Prime minister stands firm on pledge to spend big on infrastructure

Prime Minister Gordon Brown strongly reiterated Government’s commitment to building a third runway at Heathrow airport, Crossrail and a programme of new nuclear power plants at the CBI dinner last night.
In an eloquent, passionate speech Brown used the event to justify a programme of public spending as the way out of a banking led recession and was a response to IMF and CBI demands to cut Britain’s budget deficit and just ahead of news from Standard & Poors that it expected government debt to approach 100% of GDP in the medium term.
“Every problem of the last 60 years has been an inflation-led problem. This is not an inflation-led recession ….and it is not a debt problem. UK debt is lower than Germany for example. This is a global banking failure. What we have had to deal with is a power cut through the system,” he said. “The cure is to have growth in the economy.”
“There are $7trillion of resources being held by the banks “just in case”. It falls on us when the markets fail and the banks collapse to stimulate the economy.
“We have a 10 year plan to deal with the public deficit; we are ready to sell off a substantial number of assets and are demanding efficiencies in the public sector.
“We have made the controversial decision to go ahead with the Heathrow runway, we have changed the planning system so we can move forward (on major projects). We have made the decision to go ahead with a nuclear power programme that we know is necessary to ensure (power) supplies, with all the parties against us. And we are going ahead with infrastructure including Crossrail.”
Brown indicated that to cut public spending now would exacerbate the crisis, something he had pointed out in Parliament earlier when he claimed at Prime Minister’s Questions that he could not call an immediate General Electon in the wake of the MPs expenses scandal because it would bring ‘chaos’ to the economy.
“What would cause chaos is if a Conservative government were elected and caused public spending cuts,” he said – not sounding too confident of his own chances but quite clear on the pivotal role of public spending in any recovery strategy.
The IMF yesterday praised the government for its “bold and wide ranging” response to the financial crisis but wanted faster action to restore public finances to health once recovery was established.
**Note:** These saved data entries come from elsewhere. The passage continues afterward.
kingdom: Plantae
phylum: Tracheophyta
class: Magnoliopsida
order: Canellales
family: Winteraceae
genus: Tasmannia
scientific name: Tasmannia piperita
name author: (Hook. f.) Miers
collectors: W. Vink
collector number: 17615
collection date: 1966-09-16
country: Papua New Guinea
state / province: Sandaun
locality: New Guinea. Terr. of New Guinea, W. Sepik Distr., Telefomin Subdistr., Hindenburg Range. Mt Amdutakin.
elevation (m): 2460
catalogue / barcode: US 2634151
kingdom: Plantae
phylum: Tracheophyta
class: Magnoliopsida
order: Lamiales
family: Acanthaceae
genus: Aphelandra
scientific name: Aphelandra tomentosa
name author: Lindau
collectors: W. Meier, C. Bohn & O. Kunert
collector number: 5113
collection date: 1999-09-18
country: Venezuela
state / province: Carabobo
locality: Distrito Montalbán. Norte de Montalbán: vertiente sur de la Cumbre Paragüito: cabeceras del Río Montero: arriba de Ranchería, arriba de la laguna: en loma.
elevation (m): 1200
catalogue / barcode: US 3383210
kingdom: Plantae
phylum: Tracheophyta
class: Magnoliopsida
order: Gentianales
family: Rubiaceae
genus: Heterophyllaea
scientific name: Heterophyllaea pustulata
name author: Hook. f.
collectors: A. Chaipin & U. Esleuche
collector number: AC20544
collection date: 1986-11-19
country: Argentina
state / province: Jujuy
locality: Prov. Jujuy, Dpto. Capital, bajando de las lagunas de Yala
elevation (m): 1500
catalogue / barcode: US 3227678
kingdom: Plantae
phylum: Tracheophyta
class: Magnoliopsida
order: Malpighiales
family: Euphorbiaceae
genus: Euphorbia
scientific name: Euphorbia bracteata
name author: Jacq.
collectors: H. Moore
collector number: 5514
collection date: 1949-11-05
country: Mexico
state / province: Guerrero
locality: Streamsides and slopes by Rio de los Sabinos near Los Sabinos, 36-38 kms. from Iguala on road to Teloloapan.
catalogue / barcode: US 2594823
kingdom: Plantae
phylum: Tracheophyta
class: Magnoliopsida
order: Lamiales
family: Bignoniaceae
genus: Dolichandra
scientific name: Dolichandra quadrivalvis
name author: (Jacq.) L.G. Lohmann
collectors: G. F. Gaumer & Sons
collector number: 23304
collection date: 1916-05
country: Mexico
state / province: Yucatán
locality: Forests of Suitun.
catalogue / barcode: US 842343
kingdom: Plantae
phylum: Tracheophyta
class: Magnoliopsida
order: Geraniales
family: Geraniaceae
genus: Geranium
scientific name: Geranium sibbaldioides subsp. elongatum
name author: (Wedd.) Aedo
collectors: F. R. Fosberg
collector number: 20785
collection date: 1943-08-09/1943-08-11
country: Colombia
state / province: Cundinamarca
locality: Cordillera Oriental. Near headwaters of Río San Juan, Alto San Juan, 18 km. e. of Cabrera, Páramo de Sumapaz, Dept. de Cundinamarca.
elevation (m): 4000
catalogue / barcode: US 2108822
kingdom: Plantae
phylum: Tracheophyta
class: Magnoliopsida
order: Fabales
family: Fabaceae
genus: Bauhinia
“The sharp increase in public sector borrowing and contingent government liabilities, together with continued financial sector fragility, are significant vulnerabilities. In these circumstances, a severe shock has the potential to disrupt domestic and external stability,” the IMF said.
The CBI meanwhile urged Government to cut the defecit – expected by the Treasury to hit £175bn this year. “The use of heroic growth assumptions, together with a timetable extended to 2018, amounted to a serious failure to address the deficit in a way that gives confidence to buyers of our debt,” said CBI president Martin Broughton.
Meanwhile Standard & Poors this morning revised its outlook for the UK from stable to negative though the AAA long term and A-1+ short term sovereign credit ratings were affirmed. The ratings agency predicted that government debt burden could approach 100% of GDP in the medium term.
“The rating could be lowered if we conclude that, following the election, the next government’s fiscal consolidation plans are unlikely to put the UK debt burden on a secure downward trajectory over the medium term,” said credit analyst David Beers. “Conversely the outlook could be revised back to stable if comprehensive measures are implemented to place the public finances on a stable footing or if fiscal outturns are more benign than we currently anticipate.”
RBS chief economist Nigel Goddard predicted long term interest rates would head higher as the expected cost of future government borrowing increases.